Introduction

The function of this package is to facillitate the building of a set of ordered basis vectors from a collection of case/control genome-wide association study summary (GWAS) \(\beta\), or \(\log(\text{Odds Ratio})\) statistsics. The building of ordered sets of basis vectors for analysing GWAS genotype data is not new and it’s utility in adjusting for confounding due to population structure is well described. This package seeks to address a different set of questions as to the overall relationship between a set of related (or unrelated) traits for which genotype data may not be available. This follows a logical workflow as follows:-

Identify a set of traits of interest from which to construct the basis and collect relevant summary statistics.
Idenification of the maximal set of SNPs that are included in all source traits.
Odds ratio (OR) alignment, such that the effect allele for all the traits is standardised.
Basis construction.
Projecting new traits onto the basis.

This package is concerned with steps 4 and 5, and whilst the other steps are non-trivial this package assumes access to a set (\(n\gt1\)) of OR aligned summary statistics (see section on file formats below as to what is required).

Installing cupcake

You will need to have the devtool R package installed after which the latest version of the package can be installed as follows

library(devtools)
install_github("ollyburren/cupcake",build_vignettes = FALSE)

Constructing a basis

Setup

Here we load cupcake and other useful packages and define the locations of various data files that we will need to construct a basis.

library(cupcake)
#> Loading required package: data.table
library(magrittr)
SPARSE_BASIS_EXTDATA <- file.path(path.package("cupcake"),"extdata","sparse_imd_basis")
SNP_MANIFEST_FILE <- file.path(SPARSE_BASIS_EXTDATA,'support/sparse_snp_manifest.RDS')
TRAIT_MANIFEST_FILE <- file.path(SPARSE_BASIS_EXTDATA,'support/sparse_trait_manifest.tab')
SHRINKAGE_FILE <- file.path(SPARSE_BASIS_EXTDATA,'support/13_trait_sparse_shrinkage.RDS')
BASIS_FILE <- file.path(SPARSE_BASIS_EXTDATA,'support/13_trait_sparse_basis.RDS')
GWAS_DATA_DIR <- file.path(SPARSE_BASIS_EXTDATA,'/gwas_data/')
NOSHRINK_BASIS_FILE <- file.path(SPARSE_BASIS_EXTDATA,'support/13_trait_sparse_basis_noshrink.RDS')

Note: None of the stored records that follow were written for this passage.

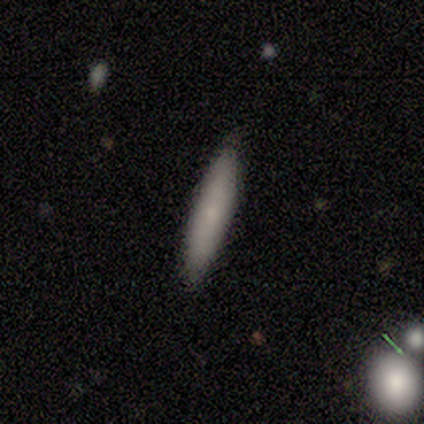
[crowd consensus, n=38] Smooth or featured?
  - smooth: 63% *
  - featured or disk: 29%
  - star or artifact: 8%
How rounded?
  - cigar-shaped: 88% *
  - in between: 12%
  - round: 0%
Merging?
  - none: 86% *
  - minor disturbance: 9%
  - major disturbance: 3%
  - merger: 3%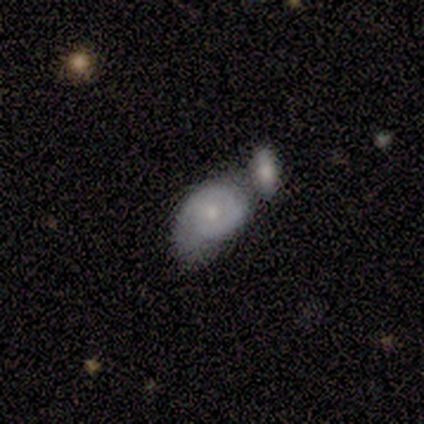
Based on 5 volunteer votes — Smooth or featured: smooth — 80% (featured or disk — 20%)
How rounded: in between — 50% (round — 25%)
Merging: merger — 80% (none — 20%)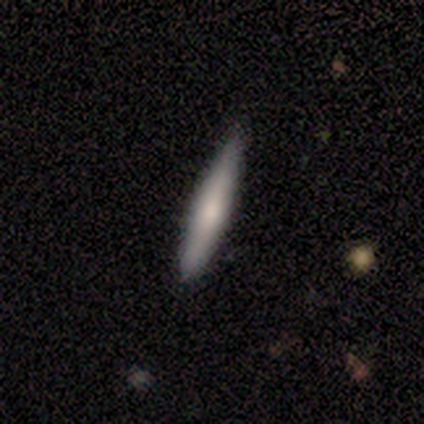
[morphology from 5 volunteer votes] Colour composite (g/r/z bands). It shows a smooth galaxy with no disk features (60%) that is cigar-shaped (100%). Merging: none (100%).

During this vignette we will create a `sparse’ basis relevant to immune mediated diseases (IMD). This sparse basis incorporates data about a small subset of SNPs (\(n<500\)) that is sufficient to capture the relationships between the input traits with over 99% accuracy as compared to a full basis where \(n \approx 300,000\). We have found such a sparse basis to be sufficient for most analyses.

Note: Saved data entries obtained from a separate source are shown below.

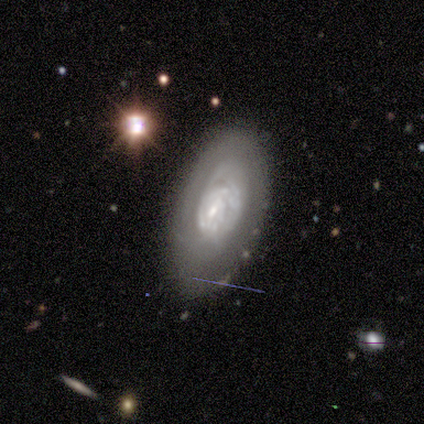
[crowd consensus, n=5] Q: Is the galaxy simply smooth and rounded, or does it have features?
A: featured or disk — 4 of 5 (80%).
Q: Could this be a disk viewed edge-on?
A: no — 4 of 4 (100%).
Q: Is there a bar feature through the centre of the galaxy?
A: weak — 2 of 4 (50%, tied with no).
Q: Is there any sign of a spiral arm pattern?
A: yes — 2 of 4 (50%, tied with no).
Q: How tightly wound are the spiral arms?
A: tight — 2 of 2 (100%).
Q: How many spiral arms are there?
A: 2 — 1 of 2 (50%, tied with can't tell).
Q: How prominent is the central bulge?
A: small — 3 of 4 (75%).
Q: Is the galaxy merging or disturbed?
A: none — 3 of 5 (60%).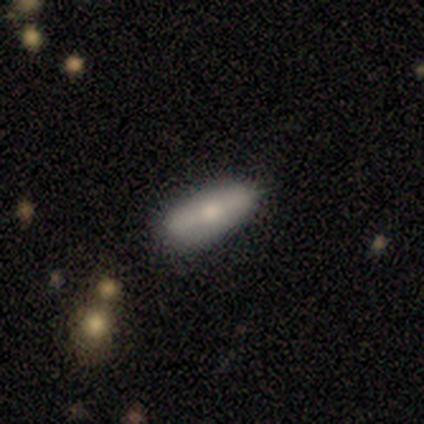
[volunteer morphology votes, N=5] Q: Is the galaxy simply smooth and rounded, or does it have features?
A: smooth — 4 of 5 (80%).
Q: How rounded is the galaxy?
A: in between — 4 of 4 (100%).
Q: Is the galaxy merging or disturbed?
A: none — 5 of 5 (100%).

If you wish to create your own basis for a set of related traits you should be able to follow this vignette, please note that you will need to define your own set of input files as detailed below.

Input files

The package expects two manifest files, one describing the SNPs to include in the basis and the other describing the traits . The package makes the choice to define a pid or primary identifier for each SNP, that is a portmanteau of it’s chromomsome and position. For example, given a reference genome assembly of GRCh37, rs2476601 which has a position on chromosome 1 of 114,377,568 has a pid of 1:114377568. Whilst variants with the same position but differing alleles may exist, the fidelity of any genotyping calls of such a class of variants means that, for practical reasons, they are best removed before basis construction.

SNP Manifest

Each row of this file (see /private/var/folders/zw/s4pwsm154rs7fjpf1v8jcvym0000gp/T/RtmpzljjHk/temp_libpath5e962e03c59/cupcake/extdata/sparse_imd_basis/support/sparse_snp_manifest.RDS) describes a non redundant (see above) set of SNPs to include in the basis. Note that for de novo basis creation this should represent the maximal number of SNPs for which data is available across all basis studies.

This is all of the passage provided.